* Task data *
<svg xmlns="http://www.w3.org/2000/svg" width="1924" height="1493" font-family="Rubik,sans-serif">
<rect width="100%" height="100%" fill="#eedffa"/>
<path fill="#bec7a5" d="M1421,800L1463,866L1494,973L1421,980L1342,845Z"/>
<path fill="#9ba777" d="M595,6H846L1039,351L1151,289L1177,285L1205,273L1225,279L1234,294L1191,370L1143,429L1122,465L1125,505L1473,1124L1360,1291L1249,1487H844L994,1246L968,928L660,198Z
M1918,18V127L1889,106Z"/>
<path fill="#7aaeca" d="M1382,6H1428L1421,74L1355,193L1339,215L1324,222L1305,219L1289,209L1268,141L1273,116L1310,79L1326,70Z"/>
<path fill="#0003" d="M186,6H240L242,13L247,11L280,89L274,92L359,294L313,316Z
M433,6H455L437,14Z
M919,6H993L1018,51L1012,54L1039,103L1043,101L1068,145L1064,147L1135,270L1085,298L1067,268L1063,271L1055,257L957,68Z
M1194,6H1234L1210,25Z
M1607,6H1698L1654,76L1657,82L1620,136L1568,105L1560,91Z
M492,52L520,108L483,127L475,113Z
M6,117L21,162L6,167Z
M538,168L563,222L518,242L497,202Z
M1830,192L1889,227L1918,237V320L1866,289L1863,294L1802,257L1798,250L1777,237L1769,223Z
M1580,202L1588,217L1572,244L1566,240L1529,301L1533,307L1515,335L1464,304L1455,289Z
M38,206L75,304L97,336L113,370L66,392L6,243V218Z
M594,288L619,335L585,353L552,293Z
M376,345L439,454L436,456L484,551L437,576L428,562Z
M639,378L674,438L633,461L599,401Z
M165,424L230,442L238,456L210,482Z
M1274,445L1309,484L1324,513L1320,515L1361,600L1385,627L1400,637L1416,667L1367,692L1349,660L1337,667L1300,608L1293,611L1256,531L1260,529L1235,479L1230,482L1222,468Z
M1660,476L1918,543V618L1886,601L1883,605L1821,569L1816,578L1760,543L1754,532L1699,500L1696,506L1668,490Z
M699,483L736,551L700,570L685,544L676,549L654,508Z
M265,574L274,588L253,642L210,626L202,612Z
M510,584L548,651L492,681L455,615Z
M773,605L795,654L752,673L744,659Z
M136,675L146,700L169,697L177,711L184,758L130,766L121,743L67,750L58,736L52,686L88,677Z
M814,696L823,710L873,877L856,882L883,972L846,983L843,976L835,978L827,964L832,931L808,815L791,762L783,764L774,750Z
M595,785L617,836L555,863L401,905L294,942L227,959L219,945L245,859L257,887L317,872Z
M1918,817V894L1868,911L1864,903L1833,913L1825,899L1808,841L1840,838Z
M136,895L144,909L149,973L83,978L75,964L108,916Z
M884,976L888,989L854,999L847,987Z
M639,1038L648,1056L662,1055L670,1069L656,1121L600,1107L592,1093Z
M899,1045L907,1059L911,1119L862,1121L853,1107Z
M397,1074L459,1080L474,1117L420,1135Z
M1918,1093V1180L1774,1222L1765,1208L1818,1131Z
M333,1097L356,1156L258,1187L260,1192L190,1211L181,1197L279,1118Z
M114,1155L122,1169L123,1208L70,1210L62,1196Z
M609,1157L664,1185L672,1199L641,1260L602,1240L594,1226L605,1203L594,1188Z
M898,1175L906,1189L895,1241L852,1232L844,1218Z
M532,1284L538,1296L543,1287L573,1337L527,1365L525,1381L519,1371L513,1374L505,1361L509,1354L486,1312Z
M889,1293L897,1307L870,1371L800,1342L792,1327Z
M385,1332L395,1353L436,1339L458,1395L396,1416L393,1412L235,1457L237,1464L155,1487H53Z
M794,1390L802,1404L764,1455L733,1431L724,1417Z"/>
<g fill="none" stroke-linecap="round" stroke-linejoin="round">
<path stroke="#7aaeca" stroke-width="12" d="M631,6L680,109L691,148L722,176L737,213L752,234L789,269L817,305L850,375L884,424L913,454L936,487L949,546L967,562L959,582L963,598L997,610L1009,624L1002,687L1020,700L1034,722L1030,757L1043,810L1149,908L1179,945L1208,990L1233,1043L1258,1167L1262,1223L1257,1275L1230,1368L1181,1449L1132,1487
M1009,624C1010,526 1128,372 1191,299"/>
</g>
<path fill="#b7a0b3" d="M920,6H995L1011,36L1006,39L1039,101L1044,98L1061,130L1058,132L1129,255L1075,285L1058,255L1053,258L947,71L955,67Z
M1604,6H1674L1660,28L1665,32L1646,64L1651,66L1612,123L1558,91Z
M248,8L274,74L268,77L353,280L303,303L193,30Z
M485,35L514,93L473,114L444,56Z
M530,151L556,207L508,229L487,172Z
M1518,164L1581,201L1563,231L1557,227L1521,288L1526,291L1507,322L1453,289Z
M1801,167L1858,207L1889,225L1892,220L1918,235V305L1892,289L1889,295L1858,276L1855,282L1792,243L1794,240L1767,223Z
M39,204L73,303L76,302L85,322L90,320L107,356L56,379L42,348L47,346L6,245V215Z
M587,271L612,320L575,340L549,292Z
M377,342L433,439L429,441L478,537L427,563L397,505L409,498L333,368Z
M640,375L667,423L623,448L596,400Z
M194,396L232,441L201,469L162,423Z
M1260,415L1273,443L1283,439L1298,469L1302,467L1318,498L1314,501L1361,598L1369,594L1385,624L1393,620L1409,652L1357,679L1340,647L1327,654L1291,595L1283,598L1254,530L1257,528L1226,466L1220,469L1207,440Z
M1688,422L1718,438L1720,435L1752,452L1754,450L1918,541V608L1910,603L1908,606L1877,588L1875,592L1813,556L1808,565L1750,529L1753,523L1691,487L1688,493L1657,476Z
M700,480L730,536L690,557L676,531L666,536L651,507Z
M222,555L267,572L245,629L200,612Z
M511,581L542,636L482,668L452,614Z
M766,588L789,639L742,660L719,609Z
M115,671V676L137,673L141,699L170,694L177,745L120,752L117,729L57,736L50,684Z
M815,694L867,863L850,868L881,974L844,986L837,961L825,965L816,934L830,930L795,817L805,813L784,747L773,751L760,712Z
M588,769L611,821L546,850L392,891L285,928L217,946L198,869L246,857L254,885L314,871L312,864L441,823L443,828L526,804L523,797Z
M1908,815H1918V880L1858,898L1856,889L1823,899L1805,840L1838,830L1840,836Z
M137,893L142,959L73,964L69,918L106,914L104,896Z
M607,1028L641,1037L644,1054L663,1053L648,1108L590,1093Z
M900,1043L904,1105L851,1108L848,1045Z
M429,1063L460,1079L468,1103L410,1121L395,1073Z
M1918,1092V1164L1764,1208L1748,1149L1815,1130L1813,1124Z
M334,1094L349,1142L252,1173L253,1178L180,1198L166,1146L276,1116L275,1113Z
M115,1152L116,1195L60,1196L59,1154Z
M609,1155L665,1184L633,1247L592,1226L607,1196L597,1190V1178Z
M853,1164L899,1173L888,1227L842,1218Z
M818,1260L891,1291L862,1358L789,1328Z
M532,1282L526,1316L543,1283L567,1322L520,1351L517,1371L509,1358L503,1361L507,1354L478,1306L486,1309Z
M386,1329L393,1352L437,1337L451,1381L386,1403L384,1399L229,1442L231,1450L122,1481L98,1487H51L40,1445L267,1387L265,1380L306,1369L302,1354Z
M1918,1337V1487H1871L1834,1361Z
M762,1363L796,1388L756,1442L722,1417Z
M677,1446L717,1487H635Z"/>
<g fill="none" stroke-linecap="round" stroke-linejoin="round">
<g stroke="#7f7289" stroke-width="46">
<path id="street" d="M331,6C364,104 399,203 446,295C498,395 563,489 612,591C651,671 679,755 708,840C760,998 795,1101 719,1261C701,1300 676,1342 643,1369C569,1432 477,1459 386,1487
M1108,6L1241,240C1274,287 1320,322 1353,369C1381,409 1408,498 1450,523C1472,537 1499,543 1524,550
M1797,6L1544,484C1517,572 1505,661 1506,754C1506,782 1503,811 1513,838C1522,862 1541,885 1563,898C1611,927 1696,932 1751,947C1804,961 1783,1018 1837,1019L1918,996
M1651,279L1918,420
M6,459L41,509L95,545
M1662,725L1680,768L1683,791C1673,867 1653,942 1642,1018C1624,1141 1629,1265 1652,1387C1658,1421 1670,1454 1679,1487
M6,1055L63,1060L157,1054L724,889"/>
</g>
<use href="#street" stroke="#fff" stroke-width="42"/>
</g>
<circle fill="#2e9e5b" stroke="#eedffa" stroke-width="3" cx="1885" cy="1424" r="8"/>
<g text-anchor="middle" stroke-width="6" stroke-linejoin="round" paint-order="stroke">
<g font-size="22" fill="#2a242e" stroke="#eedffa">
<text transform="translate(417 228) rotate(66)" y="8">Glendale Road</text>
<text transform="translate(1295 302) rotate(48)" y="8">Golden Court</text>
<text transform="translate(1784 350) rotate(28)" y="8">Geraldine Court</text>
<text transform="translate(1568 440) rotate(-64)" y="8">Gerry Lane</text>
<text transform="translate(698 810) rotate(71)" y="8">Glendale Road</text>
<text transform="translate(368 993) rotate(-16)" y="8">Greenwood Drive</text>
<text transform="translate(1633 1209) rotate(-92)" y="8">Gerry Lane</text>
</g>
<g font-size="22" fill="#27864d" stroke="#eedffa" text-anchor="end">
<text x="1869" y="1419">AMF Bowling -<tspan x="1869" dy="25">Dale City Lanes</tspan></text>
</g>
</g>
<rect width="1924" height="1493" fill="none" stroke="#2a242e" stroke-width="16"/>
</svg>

* What is being asked *
Your answer should be the lines above, from the line containing "M1918,1092V1164L1764,1208L1748,1149L1815,1130L1813,1124Z" up to and including the line containing "643,1369C569,1432 477,1459 386,1487", reproduced exactly and with nothing else.

* Completed exercise *
M1918,1092V1164L1764,1208L1748,1149L1815,1130L1813,1124Z
M334,1094L349,1142L252,1173L253,1178L180,1198L166,1146L276,1116L275,1113Z
M115,1152L116,1195L60,1196L59,1154Z
M609,1155L665,1184L633,1247L592,1226L607,1196L597,1190V1178Z
M853,1164L899,1173L888,1227L842,1218Z
M818,1260L891,1291L862,1358L789,1328Z
M532,1282L526,1316L543,1283L567,1322L520,1351L517,1371L509,1358L503,1361L507,1354L478,1306L486,1309Z
M386,1329L393,1352L437,1337L451,1381L386,1403L384,1399L229,1442L231,1450L122,1481L98,1487H51L40,1445L267,1387L265,1380L306,1369L302,1354Z
M1918,1337V1487H1871L1834,1361Z
M762,1363L796,1388L756,1442L722,1417Z
M677,1446L717,1487H635Z"/>
<g fill="none" stroke-linecap="round" stroke-linejoin="round">
<g stroke="#7f7289" stroke-width="46">
<path id="street" d="M331,6C364,104 399,203 446,295C498,395 563,489 612,591C651,671 679,755 708,840C760,998 795,1101 719,1261C701,1300 676,1342 643,1369C569,1432 477,1459 386,1487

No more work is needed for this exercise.